コロナ禍で対面営業が難しくなり、従来通りの営業手法が通じなくなってきた(写真はイメージ、PIXTA)
コロナ禍で対面営業が難しくなり、従来通りの営業手法が通じなくなってきた(写真はイメージ、PIXTA)

現状では目標の形骸化防げず

 転職サービス『doda(デューダ)』などを手掛ける転職支援会社パーソルキャリア(旧インテリジェンス)も、「数値など具体的な中身は言えない」(転職メディア事業部の喜多恭子・執行役員)としながら、販売目標を見直した。

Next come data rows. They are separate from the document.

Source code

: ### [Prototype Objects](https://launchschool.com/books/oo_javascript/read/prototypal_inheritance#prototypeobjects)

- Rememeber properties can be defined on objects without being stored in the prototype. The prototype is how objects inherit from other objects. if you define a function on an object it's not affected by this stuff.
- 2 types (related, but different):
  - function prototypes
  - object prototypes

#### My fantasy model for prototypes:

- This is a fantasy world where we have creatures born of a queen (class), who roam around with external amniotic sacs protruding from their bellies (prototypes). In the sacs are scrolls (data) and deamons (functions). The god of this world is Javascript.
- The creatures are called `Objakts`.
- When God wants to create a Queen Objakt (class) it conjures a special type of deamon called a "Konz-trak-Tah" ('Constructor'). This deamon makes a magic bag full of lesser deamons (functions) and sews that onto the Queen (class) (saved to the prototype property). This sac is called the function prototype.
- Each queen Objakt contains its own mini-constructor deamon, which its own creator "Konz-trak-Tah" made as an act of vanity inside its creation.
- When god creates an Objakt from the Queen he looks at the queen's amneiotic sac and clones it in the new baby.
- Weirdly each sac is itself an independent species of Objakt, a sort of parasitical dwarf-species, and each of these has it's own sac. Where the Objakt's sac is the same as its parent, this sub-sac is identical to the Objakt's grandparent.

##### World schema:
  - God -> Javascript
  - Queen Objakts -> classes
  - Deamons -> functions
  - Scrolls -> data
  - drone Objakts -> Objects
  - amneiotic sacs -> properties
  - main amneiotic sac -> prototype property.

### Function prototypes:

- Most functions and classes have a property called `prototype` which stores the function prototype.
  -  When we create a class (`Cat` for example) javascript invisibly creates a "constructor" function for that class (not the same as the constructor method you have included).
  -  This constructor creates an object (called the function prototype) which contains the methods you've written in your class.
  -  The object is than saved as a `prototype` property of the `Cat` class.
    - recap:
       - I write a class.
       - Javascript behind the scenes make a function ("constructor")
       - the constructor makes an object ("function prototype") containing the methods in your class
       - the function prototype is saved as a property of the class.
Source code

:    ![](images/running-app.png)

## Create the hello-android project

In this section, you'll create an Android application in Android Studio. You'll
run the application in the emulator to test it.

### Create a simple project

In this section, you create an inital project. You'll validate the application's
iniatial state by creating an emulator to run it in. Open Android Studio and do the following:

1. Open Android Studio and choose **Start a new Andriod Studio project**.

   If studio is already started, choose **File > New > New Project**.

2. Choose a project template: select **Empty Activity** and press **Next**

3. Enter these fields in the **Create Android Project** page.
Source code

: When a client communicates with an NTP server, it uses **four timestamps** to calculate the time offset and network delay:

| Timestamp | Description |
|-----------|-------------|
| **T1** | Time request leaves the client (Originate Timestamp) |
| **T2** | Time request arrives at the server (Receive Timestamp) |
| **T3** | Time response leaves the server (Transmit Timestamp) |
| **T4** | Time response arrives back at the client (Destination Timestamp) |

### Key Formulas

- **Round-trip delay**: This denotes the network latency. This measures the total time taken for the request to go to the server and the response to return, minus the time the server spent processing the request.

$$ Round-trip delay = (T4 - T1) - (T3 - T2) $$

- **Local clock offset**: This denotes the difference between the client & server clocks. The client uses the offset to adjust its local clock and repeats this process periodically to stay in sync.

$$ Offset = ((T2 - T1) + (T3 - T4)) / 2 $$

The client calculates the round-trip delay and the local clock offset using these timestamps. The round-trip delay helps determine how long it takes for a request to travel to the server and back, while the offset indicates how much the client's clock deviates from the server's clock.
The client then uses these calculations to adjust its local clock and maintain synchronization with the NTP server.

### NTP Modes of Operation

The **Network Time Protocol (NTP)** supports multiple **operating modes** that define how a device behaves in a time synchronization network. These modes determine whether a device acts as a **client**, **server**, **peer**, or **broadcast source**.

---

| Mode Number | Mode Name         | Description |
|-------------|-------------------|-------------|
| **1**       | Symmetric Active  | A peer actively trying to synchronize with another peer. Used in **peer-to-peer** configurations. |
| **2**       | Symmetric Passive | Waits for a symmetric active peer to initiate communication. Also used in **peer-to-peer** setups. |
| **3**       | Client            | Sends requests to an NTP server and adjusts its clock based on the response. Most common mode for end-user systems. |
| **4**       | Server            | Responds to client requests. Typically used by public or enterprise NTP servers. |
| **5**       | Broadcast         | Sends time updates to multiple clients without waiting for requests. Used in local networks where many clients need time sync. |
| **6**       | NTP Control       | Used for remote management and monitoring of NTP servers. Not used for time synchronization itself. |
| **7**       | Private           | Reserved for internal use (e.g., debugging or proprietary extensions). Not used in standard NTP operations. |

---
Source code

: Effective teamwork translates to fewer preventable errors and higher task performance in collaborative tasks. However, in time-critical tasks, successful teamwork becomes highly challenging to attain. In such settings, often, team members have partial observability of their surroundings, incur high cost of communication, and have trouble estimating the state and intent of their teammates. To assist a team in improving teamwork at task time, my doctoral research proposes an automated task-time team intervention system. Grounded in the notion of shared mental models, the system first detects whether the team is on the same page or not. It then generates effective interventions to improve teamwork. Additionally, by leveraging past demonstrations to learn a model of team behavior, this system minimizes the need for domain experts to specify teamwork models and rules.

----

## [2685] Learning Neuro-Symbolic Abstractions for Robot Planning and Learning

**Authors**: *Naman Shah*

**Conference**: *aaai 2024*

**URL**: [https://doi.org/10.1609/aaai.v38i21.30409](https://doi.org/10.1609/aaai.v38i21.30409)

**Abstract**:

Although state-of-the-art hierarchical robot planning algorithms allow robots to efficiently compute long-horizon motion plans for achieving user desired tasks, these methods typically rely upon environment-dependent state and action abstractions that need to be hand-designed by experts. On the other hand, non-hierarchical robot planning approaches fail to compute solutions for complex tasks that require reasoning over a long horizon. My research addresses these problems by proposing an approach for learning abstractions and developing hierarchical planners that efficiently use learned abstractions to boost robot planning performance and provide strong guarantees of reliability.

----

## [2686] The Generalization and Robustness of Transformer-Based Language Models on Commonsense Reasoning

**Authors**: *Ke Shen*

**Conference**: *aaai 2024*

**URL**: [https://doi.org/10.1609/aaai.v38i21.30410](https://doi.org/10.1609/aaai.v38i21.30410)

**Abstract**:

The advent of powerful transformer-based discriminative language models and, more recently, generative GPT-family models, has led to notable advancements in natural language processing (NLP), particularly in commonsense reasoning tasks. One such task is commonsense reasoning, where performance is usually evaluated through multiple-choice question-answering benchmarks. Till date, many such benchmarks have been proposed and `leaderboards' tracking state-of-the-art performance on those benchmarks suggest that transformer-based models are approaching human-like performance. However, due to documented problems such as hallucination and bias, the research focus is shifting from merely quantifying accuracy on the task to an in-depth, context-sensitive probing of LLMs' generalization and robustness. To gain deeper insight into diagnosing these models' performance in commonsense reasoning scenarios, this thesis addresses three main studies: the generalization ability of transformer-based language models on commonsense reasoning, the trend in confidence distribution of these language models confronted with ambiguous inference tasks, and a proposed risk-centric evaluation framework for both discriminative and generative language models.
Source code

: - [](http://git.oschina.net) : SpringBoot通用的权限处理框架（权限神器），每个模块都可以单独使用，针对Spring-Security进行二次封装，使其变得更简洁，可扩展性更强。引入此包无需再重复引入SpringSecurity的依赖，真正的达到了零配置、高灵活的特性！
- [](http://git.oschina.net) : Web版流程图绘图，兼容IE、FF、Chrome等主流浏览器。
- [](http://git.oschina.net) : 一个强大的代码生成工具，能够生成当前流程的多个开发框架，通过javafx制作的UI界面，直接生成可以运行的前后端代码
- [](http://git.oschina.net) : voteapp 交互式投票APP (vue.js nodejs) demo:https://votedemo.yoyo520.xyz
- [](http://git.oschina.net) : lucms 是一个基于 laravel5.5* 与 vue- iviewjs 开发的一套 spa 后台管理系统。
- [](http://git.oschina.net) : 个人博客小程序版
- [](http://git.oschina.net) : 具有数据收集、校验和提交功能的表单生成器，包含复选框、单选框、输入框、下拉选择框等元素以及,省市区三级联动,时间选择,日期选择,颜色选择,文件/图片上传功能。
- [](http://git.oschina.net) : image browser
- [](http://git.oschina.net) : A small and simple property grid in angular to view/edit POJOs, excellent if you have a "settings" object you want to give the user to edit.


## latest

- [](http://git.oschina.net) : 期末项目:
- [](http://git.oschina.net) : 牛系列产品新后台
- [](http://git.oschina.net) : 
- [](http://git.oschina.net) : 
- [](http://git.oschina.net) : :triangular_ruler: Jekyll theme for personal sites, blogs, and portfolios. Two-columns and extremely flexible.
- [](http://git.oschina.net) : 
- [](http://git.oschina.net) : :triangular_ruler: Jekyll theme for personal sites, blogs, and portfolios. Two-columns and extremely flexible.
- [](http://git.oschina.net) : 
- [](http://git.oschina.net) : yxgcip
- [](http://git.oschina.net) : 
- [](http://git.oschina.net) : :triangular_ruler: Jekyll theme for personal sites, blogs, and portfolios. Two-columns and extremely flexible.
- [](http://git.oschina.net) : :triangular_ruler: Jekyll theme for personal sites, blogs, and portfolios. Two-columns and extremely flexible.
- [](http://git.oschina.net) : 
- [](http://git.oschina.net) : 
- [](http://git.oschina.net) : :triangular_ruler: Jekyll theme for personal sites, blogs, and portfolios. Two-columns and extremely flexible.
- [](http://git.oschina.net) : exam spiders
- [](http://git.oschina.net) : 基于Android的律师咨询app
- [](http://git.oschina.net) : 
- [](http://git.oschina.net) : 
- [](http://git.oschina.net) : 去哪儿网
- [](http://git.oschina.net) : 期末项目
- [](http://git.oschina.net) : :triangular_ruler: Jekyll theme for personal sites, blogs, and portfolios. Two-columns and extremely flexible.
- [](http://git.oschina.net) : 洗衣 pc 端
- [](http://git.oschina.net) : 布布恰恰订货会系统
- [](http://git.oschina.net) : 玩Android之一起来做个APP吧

 春先から『doda』などで掲載する求人件数が鈍り始め、4月になると大幅に下落。主催する転職関連イベントの開催中止もあって、3、4月は毎日の売り上げが目標に遠く及ばず、営業手法も変えざるを得なくなった。従来は「飛び込み営業」も含めた客先訪問が8割を占めていたが、電話をかけても現地訪問してもそもそも担当者がオフィスにいないケースが増えたためだ。

 営業部員から不安の声が上がる中、「このままでは現状の目標設定制度は形骸化してしまううえ、社員のモチベーションを下げる要因にもなりかねないと見直しを決断した」と喜多氏は説明する。